Designed and Developed FOQA readout analysis product which is being used by pilots, flight data analysts in different airlines, during accidents data from BlackBox Recorders are taken and processed which comes in the form of .bin,.dat,.fdt formats and also Imagery datasets taken from different GIS products to analyze.RNN and CNN along with other techs were used to do investigation of accidents and also analyze Pilot behaviour, fuel usage efficiency, predict Fuel usage and Aircraft parts maintenance or replacement.
Flight data from blackbox recorders, SAGE, etc for different aircraft types were taken and grouped based on Pilots to analyze timeseries data.
Flight paths were received from ArcGIS and openflights.org to analyze different flight routes.
Flights review were taken from different social networks to get and understand the sentiments of the flights based on comments from the customers.
All the data sets from different sources are bundled into TensorFlow 2 to process and analyze.
Defined the Domain Specific Word Embeddings based on business logic, Recurrent drop out for regularization has been used, Word Vectors trainned on large data.

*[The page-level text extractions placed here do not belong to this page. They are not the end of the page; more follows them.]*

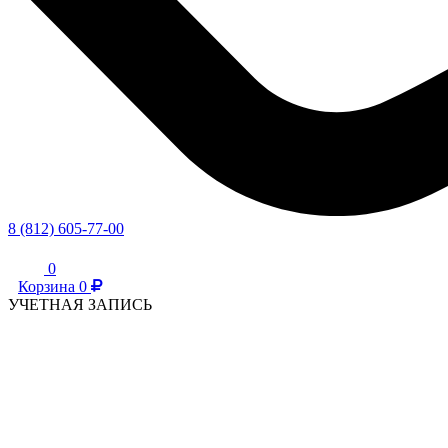
8 (812) 605-77-00
0
Корзина
0
УЧЕТНАЯ ЗАПИСЬ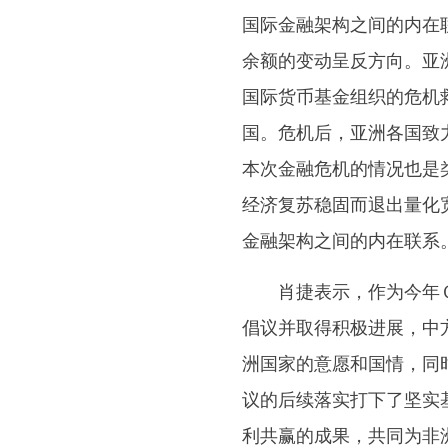
国际金融架构之间的内在
余额的变动呈反方向。亚
国际货币基金组织的危机
国。危机后，亚洲各国致
本次金融危机的情况也是
经济复苏稳固而退出量化
金融架构之间的内在联系
肖捷表示，作为今年Ｇ
倡议并取得积极进展，中
洲国家的意愿和国情，同
议的后续落实打下了坚实
利共赢的成果，共同为非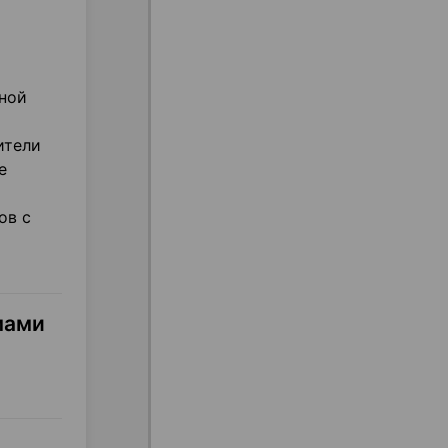
чной
ители
е
ов с
мами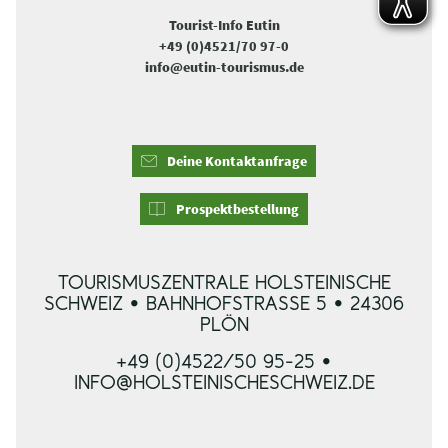
Tourist-Info Eutin
+49 (0)4521/70 97-0
info@eutin-tourismus.de
Deine Kontaktanfrage
Prospektbestellung
TOURISMUSZENTRALE HOLSTEINISCHE
SCHWEIZ • BAHNHOFSTRASSE 5 • 24306 P
LÖN
+49 (0)4522/50 95-25 •
INFO@HOLSTEINISCHESCHWEIZ.DE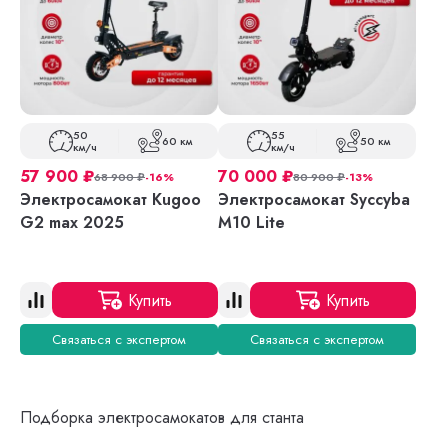
50
55
60 км
50 км
км/ч
км/ч
57 900
₽
70 000
₽
68 900
₽
-16%
80 900
₽
-13%
Электросамокат Kugoo
Электросамокат Syccyba
G2 max 2025
M10 Lite
Купить
Купить
Связаться с экспертом
Связаться с экспертом
Подборка электросамокатов для станта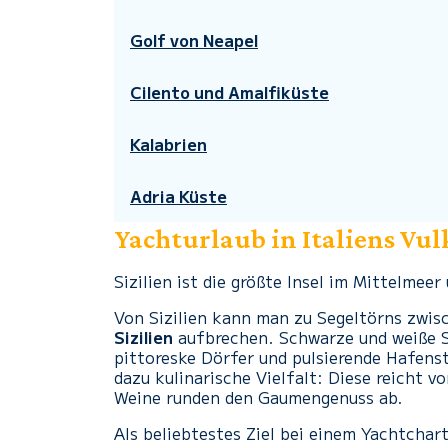
Golf von Neapel
Cilento und Amalfiküste
Kalabrien
Adria Küste
Yachturlaub in Italiens Vu
Sizilien ist die größte Insel im Mittelmeer
Von Sizilien kann man zu Segeltörns zwi
Sizilien
aufbrechen. Schwarze und weiße S
pittoreske Dörfer und pulsierende Hafenst
dazu kulinarische Vielfalt: Diese reicht v
Weine runden den Gaumengenuss ab.
Als beliebtestes Ziel bei einem Yachtchart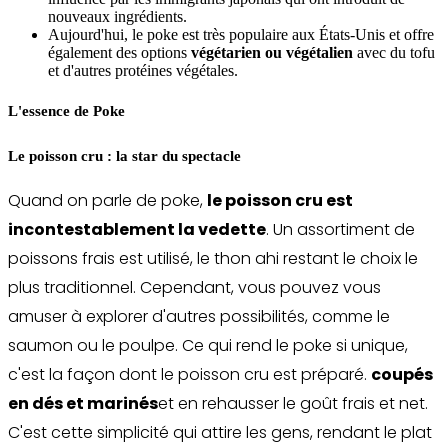
nouveaux ingrédients.
Aujourd'hui, le poke est très populaire aux États-Unis et offre
également des options
végétarien ou végétalien
avec du tofu
et d'autres protéines végétales.
L'essence de Poke
Le poisson cru : la star du spectacle
Quand on parle de poke,
le poisson cru est
incontestablement la vedette
. Un assortiment de
poissons frais est utilisé, le thon ahi restant le choix le
plus traditionnel. Cependant, vous pouvez vous
amuser à explorer d'autres possibilités, comme le
saumon ou le poulpe. Ce qui rend le poke si unique,
c'est la façon dont le poisson cru est préparé.
coupés
en dés et marinés
et en rehausser le goût frais et net.
C'est cette simplicité qui attire les gens, rendant le plat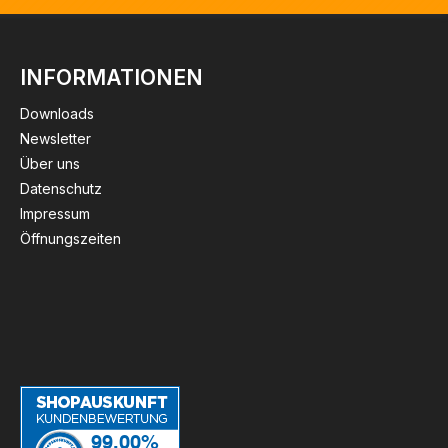
INFORMATIONEN
Downloads
Newsletter
Über uns
Datenschutz
Impressum
Öffnungszeiten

TensorFlow provides a Tokenizer to convert text docs into integer encoded sequences and Defined the RNN archtiecture with frozen weights across all the nueral networks used.
Preparing Data for RNN model to predict, we created 90:10 training/test split model and also used the Bidirectional GRU unit that scans the text both forward and backward.
CNNs captured different images to follow the flight plan, climate, locations , etc using object detection, transfer learning which uses pretrained weights to do the processing using Keras in Python.
Compiled using AdamOptimizer and targetted the Mean Sqaured Loss for this task and we trainned for upto 100 epochs and also tested this model.
Combined the text data and images that we got to use stackedLSTM to process multiple inputs along with CNN to get data.
RNNs captured long range dependencies to capture fuel usage predict future fuel usage and predict maintenance for different aircraft types.